While we cannot speak for the Angels, we do know that the Old Man does nothing that is not absolutely aboveboard. Arnold Kraushaar (aka AK) has been called “pimp,” but “no, no,” he says. He simply rents apartments to women who have chosen the profession of prostitution. Prostitution was fully legitimized in 2002 by policymakers sagacious enough to foresee the resulting tax revenue windfall.
Chancellor Helmut Kohl had promised that unification would produce “blooming landscapes,” and this business has certainly flourished in the formerly poor East (under whose previous Communist regime prostitution did not, of course, exist) now that it has opened to the miracle of the market. Meyer illuminates this radical economic transformation with trenchant irony: AK was doing all right in the 1990s with his games arcades, but for real entrepreneurial success in this new economy he knew he needed new skills. What more fitting than an MBA, that capitalist credential par excellence?! His concentration on real estate and tax law enables him to serve his clientele much more rewardingly as a real-estate broker and income-tax advisor.
Many readers will be reminded of Döblin and Hubert Fichte, who explored similar shady milieus, but Meyer uses his to create what he calls a “mythology,” a lapidary allegory of contemporary capitalism. Everything is for sale—you can have just the woman (and services!) you want. You want Lolita? Here’s child labor at its criminally worst.
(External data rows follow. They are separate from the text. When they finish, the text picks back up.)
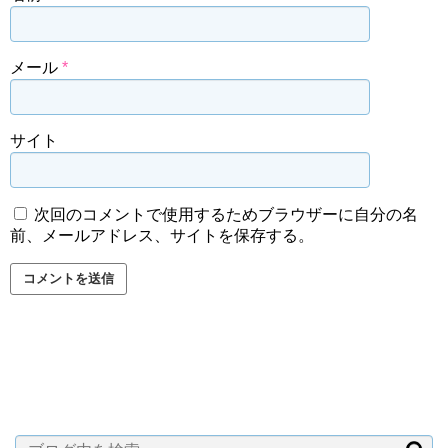
メール
*
サイト
次回のコメントで使用するためブラウザーに自分の名
前、メールアドレス、サイトを保存する。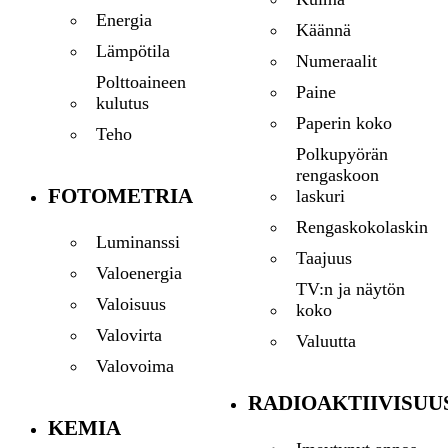
Energia
Käännä
Lämpötila
Numeraalit
Polttoaineen
Paine
kulutus
Paperin koko
Teho
Polkupyörän
rengaskoon
FOTOMETRIA
laskuri
Rengaskokolaskin
Luminanssi
Taajuus
Valoenergia
TV:n ja näytön
Valoisuus
koko
Valovirta
Valuutta
Valovoima
RADIOAKTIIVISUU
KEMIA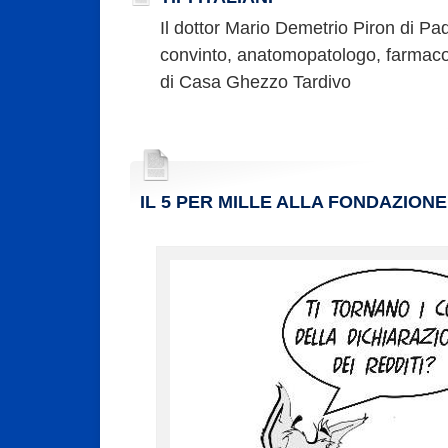
Il dottor Mario Demetrio Piron di Pad
convinto, anatomopatologo, farmacol
di Casa Ghezzo Tardivo
IL 5 PER MILLE ALLA FONDAZION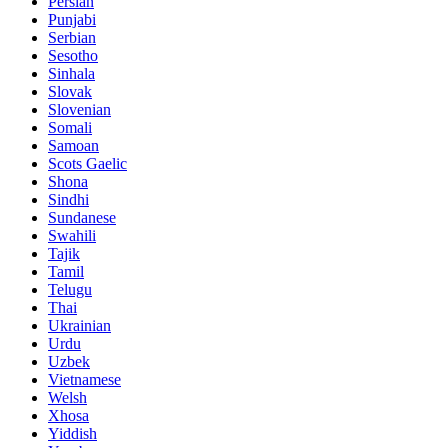
Persian
Punjabi
Serbian
Sesotho
Sinhala
Slovak
Slovenian
Somali
Samoan
Scots Gaelic
Shona
Sindhi
Sundanese
Swahili
Tajik
Tamil
Telugu
Thai
Ukrainian
Urdu
Uzbek
Vietnamese
Welsh
Xhosa
Yiddish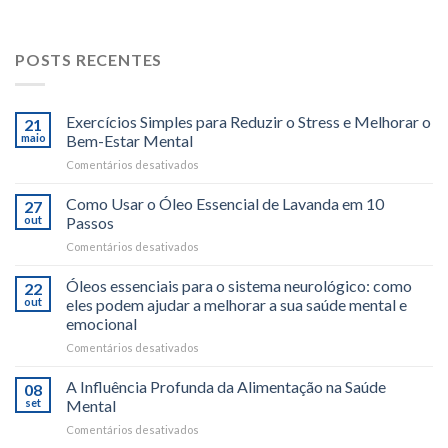
POSTS RECENTES
Exercícios Simples para Reduzir o Stress e Melhorar o
21
maio
Bem-Estar Mental
em
Comentários desativados
Exercícios
Simples
Como Usar o Óleo Essencial de Lavanda em 10
27
para
out
Passos
Reduzir
em
Comentários desativados
o
Como
Stress
Usar
Óleos essenciais para o sistema neurológico: como
e
22
o
Melhorar
out
eles podem ajudar a melhorar a sua saúde mental e
Óleo
o
emocional
Essencial
Bem-
em
Comentários desativados
de
Estar
Óleos
Lavanda
Mental
essenciais
em
A Influência Profunda da Alimentação na Saúde
08
para
10
set
Mental
o
Passos
em
Comentários desativados
sistema
A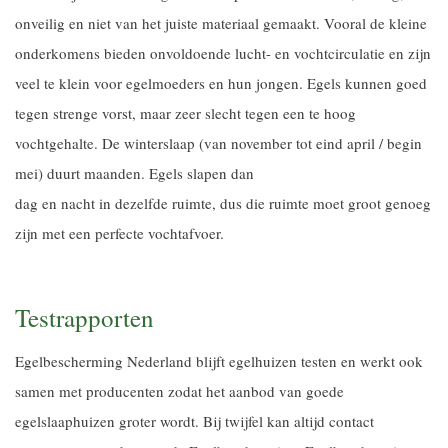
onveilig en niet van het juiste materiaal gemaakt. Vooral de kleine
onderkomens bieden onvoldoende lucht- en vochtcirculatie en zijn
veel te klein voor egelmoeders en hun jongen. Egels kunnen goed
tegen strenge vorst, maar zeer slecht tegen een te hoog
vochtgehalte. De winterslaap (van november tot eind april / begin
mei) duurt maanden. Egels slapen dan
dag en nacht in dezelfde ruimte, dus die ruimte moet groot genoeg
zijn met een perfecte vochtafvoer.
Testrapporten
Egelbescherming Nederland blijft egelhuizen testen en werkt ook
samen met producenten zodat het aanbod van goede
egelslaaphuizen groter wordt. Bij twijfel kan altijd contact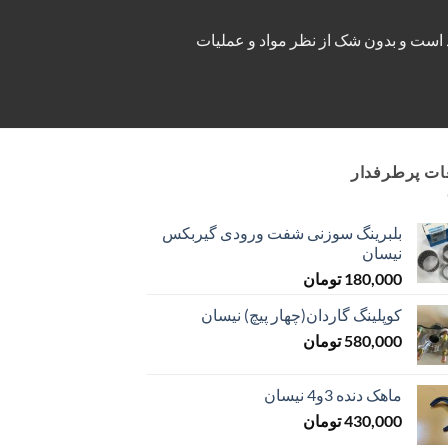
ید زامیاد است و بدون شک از نظر مواد و عملیات
ت پرطرفدار
بلبرینگ سوزنی شفت ورودی گیربکس
نیسان
180,000
تومان
کوپلینگ گاردان(چهار پیچ) نیسان
580,000
تومان
ماهک دنده 3و4 نیسان
430,000
تومان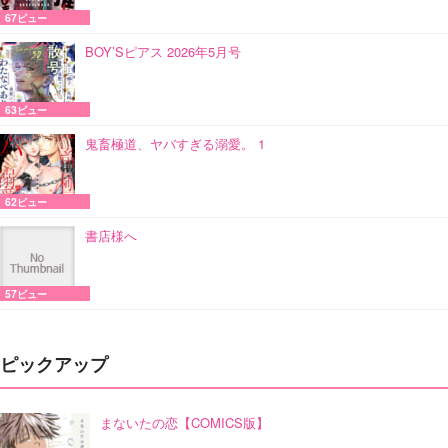
67ビュー
BOY’Sピアス 2026年5月号
63ビュー
鬼畜極道、ヤバすぎる溺愛。 1
62ビュー
書店様へ
57ビュー
ピックアップ
まないたの恋【COMICS版】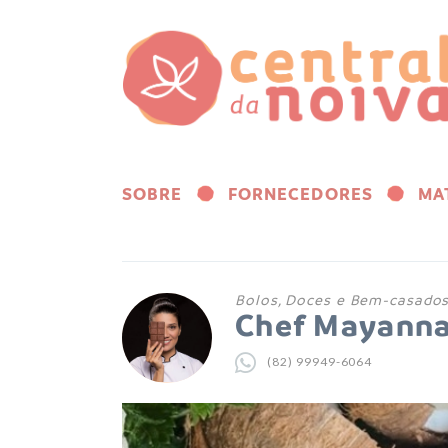
SOBRE
FORNECEDORES
MA
Bolos, Doces e Bem-casado
Chef Mayann
(82) 99949-6064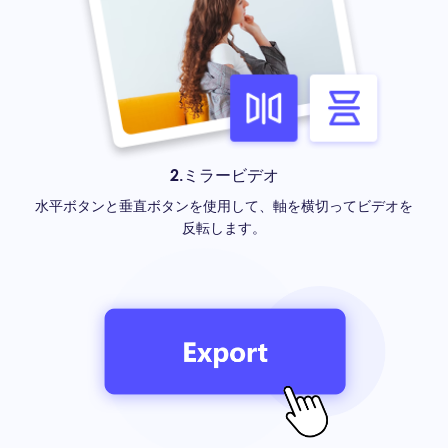
2.ミラービデオ
水平ボタンと垂直ボタンを使用して、軸を横切ってビデオを
反転します。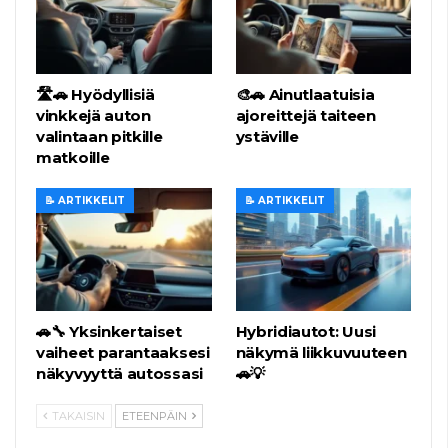
🛣️🚗 Hyödyllisiä
🎨🚗 Ainutlaatuisia
vinkkejä auton
ajoreittejä taiteen
valintaan pitkille
ystäville
matkoille
📝 ARTIKKELIT
📝 ARTIKKELIT
🚗🔧 Yksinkertaiset
Hybridiautot: Uusi
vaiheet parantaaksesi
näkymä liikkuvuuteen
näkyvyyttä autossasi
🚗💡
TAKAISIN
ETEENPÄIN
There is no plot, but there is a clear development—the economic development of the former GDR is personified in the Entwicklungsroman of Arnold Kraushaar: his rise from shifty bit player in the demimonde to respectable real-estate baron, ascending via that MBA, a model mentor, political networking, and so on. And like those who know best, he’s learned that capitalism is most profitable when, instead of competing, you buy cooperation to monopolize a field.
While all the “tricks of the trade” prostitutes advertise (another of AK’s services) are described, there is no pornography here. With the conceit of prostitution as the quintessential expression of capitalism, though, Meyer savages all forms of exploitation with darkly perverse humor. As befits the span of subjects and voices, the language ranges from the arcana of high finance and law to the street argot of the underworld. This language plus all of Meyer’s wordplay make Katy Derbyshire’s translation of this shadowland symphony a positively gargantuan achievement.